O governo do presidente dos Estados Unidos, Donald Trump, avalia classificar as facções brasileiras Primeiro Comando da Capital (PCC) e Comando Vermelho (CV) como organizações terroristas estrangeiras. A medida ocorre porque Washington vê os dois grupos criminosos como uma ameaça à segurança regional. Ela ampliaria as ferramentas legais da Casa Branca para combater as duas facções e provoca preocupação no governo brasileiro.
A informação foi apurada pelo portal UOL e pela Folha de S.Paulo, com base em relatos de autoridades americanas e diplomatas envolvidos nas discussões. A Gazeta do Povo entrou em contato com o Departamento de Estado dos EUA para comentar a possibilidade, mas ainda não obteve resposta até a publicação desta matéria. O conteúdo será atualizado caso haja manifestação oficial.
Segundo reportagem da Folha de S.Paulo, um porta-voz do Departamento de Estado afirmou que as duas facções são consideradas pelo governo Trump como ameaças relevantes à segurança regional por causa do envolvimento com tráfico de drogas, violência e atuação internacional.
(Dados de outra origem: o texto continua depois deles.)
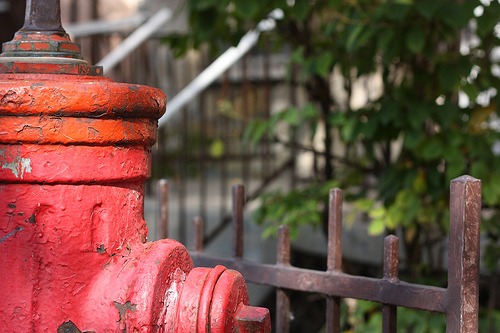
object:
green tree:
[160, 0, 500, 280]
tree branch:
[234, 113, 375, 187]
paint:
[0, 89, 23, 122]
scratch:
[0, 144, 33, 179]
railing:
[95, 0, 183, 77]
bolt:
[230, 305, 272, 332]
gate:
[231, 174, 499, 332]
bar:
[327, 186, 343, 271]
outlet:
[116, 238, 273, 332]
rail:
[159, 0, 297, 135]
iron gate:
[276, 174, 481, 332]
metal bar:
[381, 233, 399, 278]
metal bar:
[276, 223, 290, 267]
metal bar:
[231, 182, 244, 255]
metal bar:
[192, 216, 202, 251]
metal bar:
[155, 177, 168, 238]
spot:
[0, 26, 105, 77]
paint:
[105, 295, 139, 322]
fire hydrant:
[0, 0, 273, 332]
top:
[0, 0, 81, 56]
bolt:
[19, 0, 67, 33]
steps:
[137, 162, 330, 307]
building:
[53, 0, 499, 306]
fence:
[157, 174, 482, 332]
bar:
[447, 174, 482, 332]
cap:
[209, 268, 272, 332]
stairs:
[90, 0, 315, 251]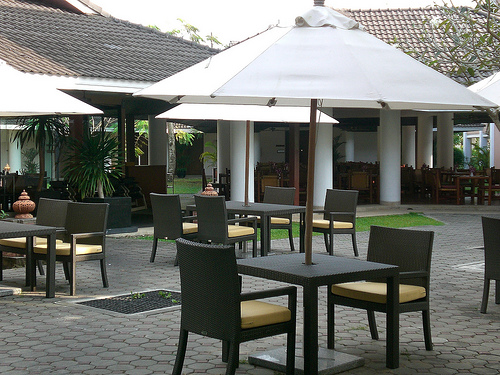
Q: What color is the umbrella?
A: White.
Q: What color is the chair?
A: Black.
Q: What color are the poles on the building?
A: White.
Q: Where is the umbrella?
A: Above the table.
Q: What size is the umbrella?
A: Large.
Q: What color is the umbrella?
A: White.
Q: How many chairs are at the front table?
A: Two.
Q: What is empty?
A: The chairs.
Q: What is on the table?
A: The table is empty.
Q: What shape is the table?
A: Square.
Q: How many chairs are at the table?
A: Two.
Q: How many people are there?
A: None.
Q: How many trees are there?
A: Two.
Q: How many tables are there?
A: Three.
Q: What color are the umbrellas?
A: White.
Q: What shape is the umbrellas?
A: Round.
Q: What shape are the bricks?
A: Round.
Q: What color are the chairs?
A: Black.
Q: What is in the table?
A: An umbrella pole.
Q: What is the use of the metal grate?
A: Water drainage.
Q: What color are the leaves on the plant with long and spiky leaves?
A: Green.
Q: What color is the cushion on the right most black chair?
A: Yellow.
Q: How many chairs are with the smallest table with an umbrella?
A: Two.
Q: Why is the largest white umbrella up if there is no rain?
A: To provide shade.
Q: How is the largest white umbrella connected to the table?
A: Pole.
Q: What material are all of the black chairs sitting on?
A: Brick.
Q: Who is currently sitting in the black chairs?
A: No one.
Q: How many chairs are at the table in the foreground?
A: Two.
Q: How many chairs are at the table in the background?
A: Four.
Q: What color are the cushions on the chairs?
A: Yellow.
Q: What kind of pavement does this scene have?
A: Stone.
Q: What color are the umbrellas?
A: White.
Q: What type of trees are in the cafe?
A: Palm trees.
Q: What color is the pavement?
A: Grey.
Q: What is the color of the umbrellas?
A: White.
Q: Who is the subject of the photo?
A: The patio.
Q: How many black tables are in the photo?
A: 3.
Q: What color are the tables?
A: Black.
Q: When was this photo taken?
A: During the day.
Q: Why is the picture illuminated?
A: Because it is daytime.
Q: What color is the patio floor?
A: Gray.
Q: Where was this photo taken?
A: Outside dining room patio.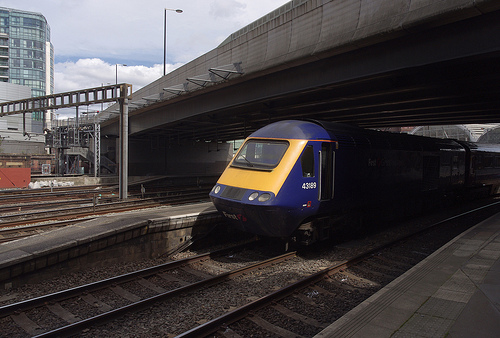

A pasta não confirmou a designação dos dois grupos criminosos como terroristas, mas declarou que está “plenamente comprometida em tomar as medidas apropriadas contra grupos estrangeiros que se envolvam em atividades terroristas” e que não comenta previamente decisões desse tipo.
De acordo com o portal UOL, fontes ligadas ao governo Trump disseram que a classificação do PCC e CV como organização terrorista estrangeira está em estágio avançado e pode ser anunciada nos próximos dias. A designação permitiria congelar ativos nos Estados Unidos, bloquear acesso ao sistema financeiro, impor sanções e restringir vistos a integrantes ou colaboradores das facções.
Ainda segundo o UOL, o tema vem sendo tratado dentro da estratégia de segurança do governo americano para o hemisfério ocidental e foi discutido em reuniões recentes sobre combate ao narcotráfico nas Américas.
Nos bastidores, o governo brasileiro tenta evitar a classificação. Integrantes do Itamaraty afirmam que autoridades americanas estiveram no Brasil no ano passado para levantar informações sobre o funcionamento das facções, sem abrir espaço para que o governo brasileiro apresentasse sua própria interpretação sobre o enquadramento como terrorismo.
O Itamaraty já levou o assunto diretamente a Washington. Segundo informações, o chanceler Mauro Vieira discutiu o tema em conversa com o secretário de Estado dos Estados Unidos, Marco Rubio, manifestando preocupação com a possibilidade de enquadrar PCC e CV como grupos terroristas. Diplomatas brasileiros avaliam que a medida poderia abrir caminho para ações mais duras dos EUA na região.